* _EXTRAIT À LIRE_
# # #
Et puis nous avons des collègues qui sont par exemple à Cadarache, qui travaillent sur ITER, avec la fusion nucléaire, qui sera les systèmes des prochaines énergies. Il y a aussi les compétences à Lyon chez Framatome, sur les réacteurs rapides, qui vont permettre à un certain moment de l'histoire de régénérer ce qui peut être considéré comme des déchets et donner des solutions souveraines sur l'accès à l'uranium.
Donc il se passe beaucoup de choses. Et ici, c'est un des centres, vous avez vu qu'on investit….»
Il va y avoir une nouvelle extension, avec un investissement de 6,5 millions d’euros ?
«Oui, on met ici, au Creusot, à Saint-Marcel, nos moyens industriels mais aussi nos moyens de développement, les moyens de calcul, les moyens de VD. C'est un ensemble cohérent et c'est très bien qu'ils soient proches.
Donc nos collègues ici peuvent ici ensuite aller voir les pièces. Là vous voyez, il y en avait un qui parlait d'une pièce qui s'appelle le DDM. Il le connaissait puisqu'il était dans son atelier d'usinage.
Et donc cette proximité, c'est un atout formidable qu'on trouve ici au Creusot».
C'est pour ça que vous aviez souhaité rapatrier des activités qui étaient ailleurs en Europe ?
«Alors celles-là, elles étaient en Allemagne et nous étions obligés de quitter les bâtiments Siemens. Alors, il y a eu des débats, certains disaient c’est cher... Mais il me semble que la force de Framatome, c'est une force technologique.
# # #
* _DONNÉES_
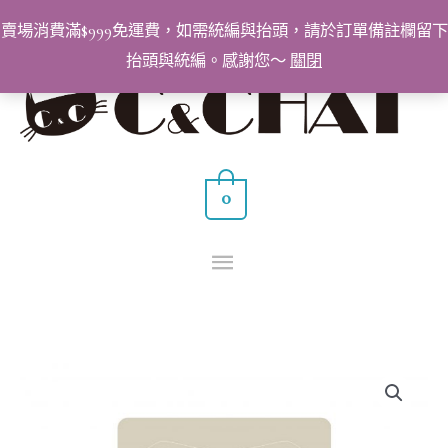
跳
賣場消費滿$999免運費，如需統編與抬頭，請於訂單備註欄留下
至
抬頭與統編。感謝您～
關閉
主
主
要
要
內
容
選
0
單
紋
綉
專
# # #
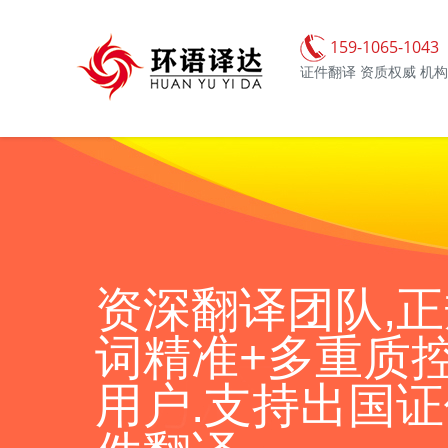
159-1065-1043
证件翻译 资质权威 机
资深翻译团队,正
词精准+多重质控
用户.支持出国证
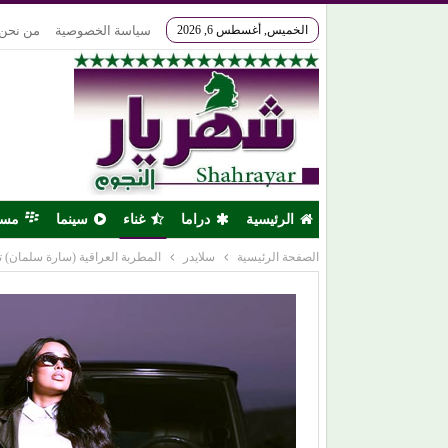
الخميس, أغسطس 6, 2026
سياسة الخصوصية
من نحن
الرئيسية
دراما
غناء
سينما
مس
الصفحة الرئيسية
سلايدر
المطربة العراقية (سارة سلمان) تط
# # #
* _CONSIGNE_
Rédigez, s'il vous plaît, la suite de l'entretien sur Framatome au Creusot, à partir de la dernière phrase de l'extrait.

* _RÉPONSE_
Bien sûr, les hommes et les femmes et les technologies qu'on met en œuvre, les décennies de savoir-faire, il faut les garder précieusement et les mettre ici, au Creusot, dans le cœur. Là où se trouve le cœur de Framatome. Oui dans l'ADN et c'est bien.
Tout le monde est content de ça. Et vous voyez, vous avez des anciens, mais là, il y a une extension. Et puis quitte à faire des extensions, la place a été prévue pour d'autres équipements».
Le marché aujourd'hui du nucléaire aujourd’hui dans le monde, il est estimé à combien de centrales, sur les perspectives ?
«Dans le monde, la puissance installée, se calcule en gigawatts électriques.
La puissance installée de production d'électricité d'origine nucléaire est d'environ 380 gigawatts électriques.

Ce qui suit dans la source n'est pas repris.